Source data ▸
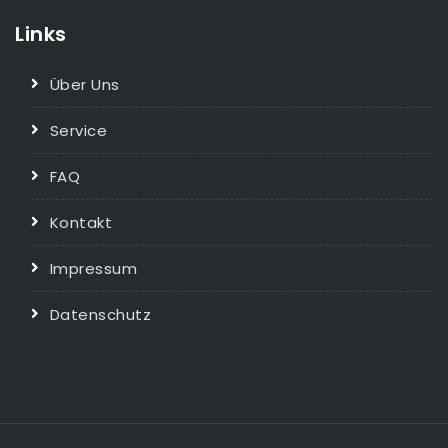
Links
Über Uns
Service
FAQ
Kontakt
Impressum
Datenschutz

What is needed ▸ Can you write out the text of the records above again, replacing "Kontakt" with "Kontaktformular", changing nothing else and omitting the pictures?

Result of this exercise ▸
Links
Über Uns
Service
FAQ
Kontaktformular
Impressum
Datenschutz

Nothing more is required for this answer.